JOB ITEM: Give back every line of the material below unchanged, character for character.

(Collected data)
::::::

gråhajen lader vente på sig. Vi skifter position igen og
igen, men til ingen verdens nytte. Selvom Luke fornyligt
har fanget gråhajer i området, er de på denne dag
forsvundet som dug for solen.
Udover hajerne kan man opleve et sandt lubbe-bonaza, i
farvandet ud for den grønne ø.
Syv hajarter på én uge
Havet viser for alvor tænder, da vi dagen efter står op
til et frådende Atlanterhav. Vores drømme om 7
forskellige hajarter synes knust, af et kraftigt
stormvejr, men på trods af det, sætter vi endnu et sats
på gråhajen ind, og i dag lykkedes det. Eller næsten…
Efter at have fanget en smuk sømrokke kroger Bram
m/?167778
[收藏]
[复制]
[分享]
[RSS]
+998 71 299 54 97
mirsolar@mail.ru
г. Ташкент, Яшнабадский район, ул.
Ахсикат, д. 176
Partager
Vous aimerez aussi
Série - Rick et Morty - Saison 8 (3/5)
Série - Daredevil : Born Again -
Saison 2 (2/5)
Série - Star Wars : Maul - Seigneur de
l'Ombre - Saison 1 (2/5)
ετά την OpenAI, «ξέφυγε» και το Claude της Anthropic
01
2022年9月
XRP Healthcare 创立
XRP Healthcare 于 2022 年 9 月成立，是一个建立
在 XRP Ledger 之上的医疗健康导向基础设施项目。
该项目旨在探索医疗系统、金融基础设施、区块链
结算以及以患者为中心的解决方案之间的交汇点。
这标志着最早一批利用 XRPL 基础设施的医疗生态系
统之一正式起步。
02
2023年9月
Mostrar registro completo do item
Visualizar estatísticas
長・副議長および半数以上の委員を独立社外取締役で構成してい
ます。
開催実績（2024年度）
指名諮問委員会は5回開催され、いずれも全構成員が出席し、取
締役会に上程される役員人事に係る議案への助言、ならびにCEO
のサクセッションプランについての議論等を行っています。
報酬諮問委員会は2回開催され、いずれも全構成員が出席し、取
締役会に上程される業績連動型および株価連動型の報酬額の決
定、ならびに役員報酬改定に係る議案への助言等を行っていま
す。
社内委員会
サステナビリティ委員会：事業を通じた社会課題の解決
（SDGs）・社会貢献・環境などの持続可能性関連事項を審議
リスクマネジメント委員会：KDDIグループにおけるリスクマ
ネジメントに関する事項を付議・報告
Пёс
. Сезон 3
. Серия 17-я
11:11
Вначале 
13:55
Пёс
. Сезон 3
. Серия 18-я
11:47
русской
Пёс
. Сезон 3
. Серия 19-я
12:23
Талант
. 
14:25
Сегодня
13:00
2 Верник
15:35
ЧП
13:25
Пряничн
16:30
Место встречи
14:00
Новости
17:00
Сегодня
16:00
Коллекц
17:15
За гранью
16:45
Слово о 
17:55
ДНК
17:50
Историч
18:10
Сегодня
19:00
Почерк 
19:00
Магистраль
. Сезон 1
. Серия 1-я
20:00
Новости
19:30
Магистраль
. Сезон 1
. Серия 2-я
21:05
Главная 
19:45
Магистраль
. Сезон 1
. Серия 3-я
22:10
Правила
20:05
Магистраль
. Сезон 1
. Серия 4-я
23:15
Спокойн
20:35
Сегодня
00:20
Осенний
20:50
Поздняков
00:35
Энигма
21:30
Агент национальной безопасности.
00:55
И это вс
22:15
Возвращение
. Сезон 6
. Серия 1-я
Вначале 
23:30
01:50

::::::

ANSWER FOR THIS EXERCISE:
gråhajen lader vente på sig. Vi skifter position igen og
igen, men til ingen verdens nytte. Selvom Luke fornyligt
har fanget gråhajer i området, er de på denne dag
forsvundet som dug for solen.
Udover hajerne kan man opleve et sandt lubbe-bonaza, i
farvandet ud for den grønne ø.
Syv hajarter på én uge
Havet viser for alvor tænder, da vi dagen efter står op
til et frådende Atlanterhav. Vores drømme om 7
forskellige hajarter synes knust, af et kraftigt
stormvejr, men på trods af det, sætter vi endnu et sats
på gråhajen ind, og i dag lykkedes det. Eller næsten…
Efter at have fanget en smuk sømrokke kroger Bram
m/?167778
[收藏]
[复制]
[分享]
[RSS]
+998 71 299 54 97
mirsolar@mail.ru
г. Ташкент, Яшнабадский район, ул.
Ахсикат, д. 176
Partager
Vous aimerez aussi
Série - Rick et Morty - Saison 8 (3/5)
Série - Daredevil : Born Again -
Saison 2 (2/5)
Série - Star Wars : Maul - Seigneur de
l'Ombre - Saison 1 (2/5)
ετά την OpenAI, «ξέφυγε» και το Claude της Anthropic
01
2022年9月
XRP Healthcare 创立
XRP Healthcare 于 2022 年 9 月成立，是一个建立
在 XRP Ledger 之上的医疗健康导向基础设施项目。
该项目旨在探索医疗系统、金融基础设施、区块链
结算以及以患者为中心的解决方案之间的交汇点。
这标志着最早一批利用 XRPL 基础设施的医疗生态系
统之一正式起步。
02
2023年9月
Mostrar registro completo do item
Visualizar estatísticas
長・副議長および半数以上の委員を独立社外取締役で構成してい
ます。
開催実績（2024年度）
指名諮問委員会は5回開催され、いずれも全構成員が出席し、取
締役会に上程される役員人事に係る議案への助言、ならびにCEO
のサクセッションプランについての議論等を行っています。
報酬諮問委員会は2回開催され、いずれも全構成員が出席し、取
締役会に上程される業績連動型および株価連動型の報酬額の決
定、ならびに役員報酬改定に係る議案への助言等を行っていま
す。
社内委員会
サステナビリティ委員会：事業を通じた社会課題の解決
（SDGs）・社会貢献・環境などの持続可能性関連事項を審議
リスクマネジメント委員会：KDDIグループにおけるリスクマ
ネジメントに関する事項を付議・報告
Пёс
. Сезон 3
. Серия 17-я
11:11
Вначале 
13:55
Пёс
. Сезон 3
. Серия 18-я
11:47
русской
Пёс
. Сезон 3
. Серия 19-я
12:23
Талант
. 
14:25
Сегодня
13:00
2 Верник
15:35
ЧП
13:25
Пряничн
16:30
Место встречи
14:00
Новости
17:00
Сегодня
16:00
Коллекц
17:15
За гранью
16:45
Слово о 
17:55
ДНК
17:50
Историч
18:10
Сегодня
19:00
Почерк 
19:00
Магистраль
. Сезон 1
. Серия 1-я
20:00
Новости
19:30
Магистраль
. Сезон 1
. Серия 2-я
21:05
Главная 
19:45
Магистраль
. Сезон 1
. Серия 3-я
22:10
Правила
20:05
Магистраль
. Сезон 1
. Серия 4-я
23:15
Спокойн
20:35
Сегодня
00:20
Осенний
20:50
Поздняков
00:35
Энигма
21:30
Агент национальной безопасности.
00:55
И это вс
22:15
Возвращение
. Сезон 6
. Серия 1-я
Вначале 
23:30
01:50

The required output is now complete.